All because of some schmuck with an attic full of electronics and too much free time. Thanks, Wayne Szalinski. Thanks a lot.

I Want Ray Guns!

This is the most damage lasers have done to us thus far.

Lasers are cool. Face it. Look deep in your heart; accept it as truth. Ever since you and I and everybody else saw Star Wars, we’ve wanted lasers. Not for dinky science experiments or for pointless, boring crap like ‘communication’ or ‘entertainment’. We’ve wanted laser to incinerate our enemies, dammit! We want ray guns!

Well, we’re getting closer. As of 2009, lasers hit battlefield strength. Keep in mind, though, that this doesn’t mean raygun-toting stormtroopers anytime soon. That laser they’re talking about has to ride around on a truck. It eats HUGE amounts of energy, it costs as much as a fighter jet (hell, probably more), and if you use it wrong, it probably melts/blows up/lights on fire or all three at once.

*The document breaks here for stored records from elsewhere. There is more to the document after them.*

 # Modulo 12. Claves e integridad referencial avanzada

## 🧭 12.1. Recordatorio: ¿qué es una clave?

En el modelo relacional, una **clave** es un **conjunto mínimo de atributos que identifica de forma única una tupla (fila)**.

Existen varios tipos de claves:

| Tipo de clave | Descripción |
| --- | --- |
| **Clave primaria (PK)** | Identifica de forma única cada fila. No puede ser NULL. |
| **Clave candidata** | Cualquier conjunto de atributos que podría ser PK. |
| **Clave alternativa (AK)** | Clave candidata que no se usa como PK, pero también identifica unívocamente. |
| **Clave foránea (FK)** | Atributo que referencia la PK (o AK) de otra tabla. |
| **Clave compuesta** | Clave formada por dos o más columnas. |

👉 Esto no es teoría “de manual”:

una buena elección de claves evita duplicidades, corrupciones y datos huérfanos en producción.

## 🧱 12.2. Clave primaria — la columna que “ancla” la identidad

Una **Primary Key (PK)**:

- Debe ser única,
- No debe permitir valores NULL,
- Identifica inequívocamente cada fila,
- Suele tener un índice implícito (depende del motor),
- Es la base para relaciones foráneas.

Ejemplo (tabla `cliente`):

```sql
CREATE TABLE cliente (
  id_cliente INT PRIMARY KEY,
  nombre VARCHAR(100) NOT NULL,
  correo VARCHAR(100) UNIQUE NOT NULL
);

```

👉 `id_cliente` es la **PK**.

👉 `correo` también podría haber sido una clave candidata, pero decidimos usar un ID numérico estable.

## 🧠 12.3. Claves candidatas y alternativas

And all this just to shoot at mortars.

The inherent problem with lasers/energy weapons is that they don’t really do anything substantially better than we can do already with conventional guns. War is the most utilitarian of all laboratories–a guy with a shovel can kill just like a guy with a $10,000 weapon can kill. If you’re spending that money, it better damned well let you kill $10,000 better than the guy with the shovel/hunk of rock/pointy stick he found on the side of the road. For a laser to be useful, it needs to fill a niche that other military tools don’t or can’t.

For that reason, I find it rather doubtful we’ll be seeing man-portable laser rifles anytime soon. Regular rifles shoot just fine, actually, and until some aspect of military engagements change to force the usage of lasers, they won’t be used. If the AK-47 ain’t broke, don’t fix it (though, this just in, they are). This is the same as the trouble with giant robots, which I’ve discussed before.

So, what would a laser be better at than a gun? Well, a laser causes damage by generating heat, though it can take a

Goldfinger is using his laser wrong.

second or two for it to transmit that heat. Kinetic Energy weapons deliver all their force at once, pretty much, while a laser builds up. The good news is that the laser could likely keep the focus on a very precise spot for a comparatively long time. How is this useful? Well, it would be useful in the same way that the military seems to think–anti-materiel, or, in English, for blowing up/destroying stuff rather than people. Think about it: you can, with virtually unerring accuracy, place all the power of your weapon on a single rivet of the enemy tank/ship/plane/gun. If you’ve got troops trained well enough, they could make junkyards of enemy fleets or convoys in a matter of seconds–pretty cool–and with relatively little loss of life (yay, prisoners!). It’s got a use, certainly.

As for ray guns, they might show up, but they aren’t going to be lasers. Perhaps some kind of plasma thrower or radiation sprayer, maybe (but, again, they need to beat out good old-fashioned firearms to make it worth it). That, however, isn’t the direction the military is currently heading for their small arms–don’t think lasers so much as high-tech grenade launchers and ultra- lightweight machine guns.

So, yeah, no lasers for blasting rebel scum. Sorry guys. On the bright side, though, don’t be so disappointed–the blasters of Star Wars were really just plasma weapons, anyway. Those we might still build…someday. If we were really, really mad.